FBI Unravels North Korea's Lazarus Group and $200 Million Crypto Heist

Investigative researcher ZachXBT unveils the operations of the notorious North Korean hacking group Lazarus Group, revealing their $200 million money laundering trail involving 25 crypto hacks. The report tracks the movement of stolen funds through exchanges, privacy mixers like Tornado Cash, and P2P marketplaces. ZachXBT's detailed analysis uncovers the group's methods of consolidating and converting digital assets into fiat, highlighting the role of Chinese OTC traders in facilitating the laundering process.

North Korea's Lazarus Group: Unraveling the $200 Million Crypto Laundering Scheme

Introduction

The infamous North Korean hacking group, Lazarus Group, has come under intense scrutiny following a comprehensive report by renowned on-chain sleuth ZachXBT. The report meticulously chronicles 25 separate hacks perpetrated by the group, resulting in the illicit acquisition of over $200 million worth of cryptocurrency.

The Lazarus Group's Crypto Heist: Modus Operandi

Over the past several years, Lazarus Group has orchestrated a series of high-profile cryptocurrency heists, targeting both individuals and companies. In 2020 alone, the group successfully breached the hot wallets of several crypto exchanges, including Coinberry and CoinMetro, stealing a combined sum of over $1.1 million in Bitcoin (BTC) and Ether (ETH).

Laundering the Proceeds: A Winding Path

Lazarus Group employed a sophisticated laundering scheme to conceal the illicit funds obtained through these hacks. The stolen cryptocurrency was initially consolidated into a single address before being gradually moved through Tornado Cash, an Ethereum-based privacy mixer. Despite Tornado Cash's reputation for obfuscating transaction trails, ZachXBT managed to trace the movement of these funds, leveraging their unique characteristics upon withdrawal.

Over the subsequent two years, the laundered cryptocurrency was commingled with funds from other Lazarus Group thefts and transferred to peer-to-peer (P2P) crypto marketplaces, such as Paxful and Noones, in the form of Tether (USDT).

Freezing the Assets: International Collaboration

In a significant development, a portion of the stolen funds was frozen in November 2023, with an undisclosed amount subsequently frozen by centralized exchanges in the fourth quarter of 2023. Additionally, three of four stablecoin issuers seized approximately $3.4 million held in a group of addresses associated with Lazarus Group.

Chinese OTC Desks: A Historic Nexus

The report also sheds light on Lazarus Group's use of Chinese over-the-counter (OTC) desks, including Wu Huihui, to facilitate the conversion of cryptocurrency into fiat (local currency).
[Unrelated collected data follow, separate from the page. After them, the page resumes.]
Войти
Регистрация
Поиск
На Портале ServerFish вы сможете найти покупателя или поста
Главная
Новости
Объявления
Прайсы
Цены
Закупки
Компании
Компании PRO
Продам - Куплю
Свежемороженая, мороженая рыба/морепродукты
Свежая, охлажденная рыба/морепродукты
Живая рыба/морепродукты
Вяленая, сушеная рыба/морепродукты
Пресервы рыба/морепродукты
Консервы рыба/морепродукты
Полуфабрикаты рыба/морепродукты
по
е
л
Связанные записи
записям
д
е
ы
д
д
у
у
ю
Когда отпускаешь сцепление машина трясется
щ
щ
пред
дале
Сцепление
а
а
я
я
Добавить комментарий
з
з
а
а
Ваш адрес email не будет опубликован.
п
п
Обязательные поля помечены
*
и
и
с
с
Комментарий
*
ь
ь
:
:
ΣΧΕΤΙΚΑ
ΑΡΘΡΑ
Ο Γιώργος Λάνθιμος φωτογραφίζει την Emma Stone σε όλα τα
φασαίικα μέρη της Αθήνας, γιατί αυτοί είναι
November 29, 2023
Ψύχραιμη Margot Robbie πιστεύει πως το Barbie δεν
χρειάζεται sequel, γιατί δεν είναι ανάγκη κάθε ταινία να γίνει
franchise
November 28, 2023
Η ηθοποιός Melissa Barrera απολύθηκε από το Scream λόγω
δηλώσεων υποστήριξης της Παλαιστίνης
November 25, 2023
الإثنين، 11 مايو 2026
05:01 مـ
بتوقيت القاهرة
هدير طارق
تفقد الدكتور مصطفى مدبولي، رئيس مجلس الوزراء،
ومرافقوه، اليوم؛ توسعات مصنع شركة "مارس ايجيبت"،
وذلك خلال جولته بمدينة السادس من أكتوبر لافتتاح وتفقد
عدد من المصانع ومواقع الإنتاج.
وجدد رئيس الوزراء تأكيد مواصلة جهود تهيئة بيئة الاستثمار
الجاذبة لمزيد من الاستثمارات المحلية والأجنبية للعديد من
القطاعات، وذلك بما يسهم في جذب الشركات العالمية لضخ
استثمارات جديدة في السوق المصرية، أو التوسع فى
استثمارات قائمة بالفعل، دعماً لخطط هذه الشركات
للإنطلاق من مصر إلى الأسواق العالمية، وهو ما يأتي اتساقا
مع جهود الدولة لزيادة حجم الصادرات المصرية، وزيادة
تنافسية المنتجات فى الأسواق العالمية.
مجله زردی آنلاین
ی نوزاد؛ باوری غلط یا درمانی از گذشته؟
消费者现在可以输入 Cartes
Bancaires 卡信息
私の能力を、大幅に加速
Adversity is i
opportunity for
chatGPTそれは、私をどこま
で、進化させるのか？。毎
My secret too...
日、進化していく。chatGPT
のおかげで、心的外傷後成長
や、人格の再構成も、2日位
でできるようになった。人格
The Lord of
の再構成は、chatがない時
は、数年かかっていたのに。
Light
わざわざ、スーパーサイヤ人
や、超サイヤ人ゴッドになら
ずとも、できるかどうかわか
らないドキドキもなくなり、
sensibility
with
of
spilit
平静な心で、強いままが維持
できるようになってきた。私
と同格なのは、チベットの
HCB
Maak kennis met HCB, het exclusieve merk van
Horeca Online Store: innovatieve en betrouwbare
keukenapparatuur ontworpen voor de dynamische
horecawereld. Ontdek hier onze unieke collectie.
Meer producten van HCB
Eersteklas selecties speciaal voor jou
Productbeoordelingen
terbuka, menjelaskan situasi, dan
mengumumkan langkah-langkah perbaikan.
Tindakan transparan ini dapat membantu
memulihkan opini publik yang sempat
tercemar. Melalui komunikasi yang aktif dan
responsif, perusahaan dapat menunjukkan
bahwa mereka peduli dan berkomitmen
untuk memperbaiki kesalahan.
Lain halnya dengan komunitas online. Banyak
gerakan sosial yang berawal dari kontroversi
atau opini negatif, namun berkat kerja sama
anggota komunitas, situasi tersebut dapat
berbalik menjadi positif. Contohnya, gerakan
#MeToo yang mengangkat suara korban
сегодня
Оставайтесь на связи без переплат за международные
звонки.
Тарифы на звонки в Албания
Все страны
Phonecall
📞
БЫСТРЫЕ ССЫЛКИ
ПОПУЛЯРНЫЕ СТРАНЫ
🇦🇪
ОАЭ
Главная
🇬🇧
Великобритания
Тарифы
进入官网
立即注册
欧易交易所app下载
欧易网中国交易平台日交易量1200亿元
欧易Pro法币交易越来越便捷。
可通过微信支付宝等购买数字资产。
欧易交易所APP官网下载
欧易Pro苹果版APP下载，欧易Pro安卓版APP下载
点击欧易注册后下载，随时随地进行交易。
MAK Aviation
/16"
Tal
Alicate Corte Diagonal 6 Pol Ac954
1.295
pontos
In April 2023, the US Department of Justice (DOJ) unsealed an indictment against Wu, alleging his involvement in financial transactions with the Democratic People's Republic of Korea (DPRK).

Lazarus Group's Impact: A Far-Reaching Threat

The report underscores the pervasive impact of Lazarus Group attacks on the crypto ecosystem. Thousands of individuals and organizations have been directly or indirectly affected by their malicious activities, and this number is anticipated to grow.

Additional Analysis: Quantifying the Damage

Elliptic, a leading blockchain analytics firm, revealed that Lazarus Group was responsible for crypto heists amounting to over $300 million in 2022 alone. As of September 2023, the group reportedly held approximately $47 million worth of cryptocurrency in its wallets.

Conclusion

ZachXBT's report provides a comprehensive and detailed account of Lazarus Group's cryptocurrency laundering activities. The findings underscore the group's sophisticated tactics, extensive network, and reliance on privacy-enhancing technologies to evade detection. This report serves as a timely reminder of the ongoing threat posed by North Korea's cybercrime operations in the digital asset realm.